1. Review Medical History
Your doctor should take the time to discuss your symptoms and medical history.
2. Order Tests
They may order blood tests, pelvic exams, mammograms, ultrasounds, Pap smears, bone density scans (DEXA scan), pelvic floor dysfunction evaluation (PFD evaluation) and more. Although there really isn’t a test to diagnose perimenopause, these tests can provide a benchmark to reference changes over time.
3. Take Time to Answer Questions
Your doctor should be willing to answer any questions or concerns you may have about your health, menopause-related issues and potential treatment options.
4. Help You Find a Solution
Every woman’s perimenopause journey is unique and so it’s important that your practitioner help to build an individualized plan that works best for you. This may include lifestyle changes, nutritional and dietary modifications, exercise recommendations, hormone therapy, psychological counselling, and/or natural remedies such as herbal remedies, supplements, or acupuncture.
5. Ongoing Support
Regular checkups with a perimenopause specialist can help monitor changes in hormone levels and symptoms and ensure adjustments to treatment as needed.
Become the Hero in Your Health Story
The truth is only a quarter of doctors will talk about menopause proactively, so don’t count on your doctor to bring it up.

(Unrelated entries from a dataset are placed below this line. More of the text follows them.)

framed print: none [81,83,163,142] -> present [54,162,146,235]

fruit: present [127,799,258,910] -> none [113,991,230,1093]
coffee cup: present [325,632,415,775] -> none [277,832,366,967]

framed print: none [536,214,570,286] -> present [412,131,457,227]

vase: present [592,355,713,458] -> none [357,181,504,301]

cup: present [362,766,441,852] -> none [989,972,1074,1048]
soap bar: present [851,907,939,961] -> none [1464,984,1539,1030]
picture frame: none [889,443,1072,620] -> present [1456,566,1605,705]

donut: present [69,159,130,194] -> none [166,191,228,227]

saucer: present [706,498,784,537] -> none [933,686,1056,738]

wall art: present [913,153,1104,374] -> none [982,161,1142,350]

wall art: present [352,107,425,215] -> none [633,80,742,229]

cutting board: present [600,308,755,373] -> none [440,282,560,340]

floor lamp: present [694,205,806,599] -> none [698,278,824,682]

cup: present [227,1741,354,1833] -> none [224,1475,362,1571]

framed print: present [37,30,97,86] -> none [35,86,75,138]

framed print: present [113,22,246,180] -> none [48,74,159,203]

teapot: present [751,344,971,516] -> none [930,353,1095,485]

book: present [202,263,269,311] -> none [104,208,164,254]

There is no reason to suffer in silence or grin and (try desperately) to bear it through these 6 to 8 years of transition into menopause. Oh did I forget to mention that?
You took the first step, reading this blog and the other stories we share on This Is Perimenopause. The next steps is finding the right doctor who will take the time to get to know you and your symptoms and help you map out the best treatment plan for you.
There are many incredible doctors out there, so make sure you take a just a little bit of time to find the right one for you. I promise it will save you days, months and even years of misery, frustration and uncomfortable symptoms.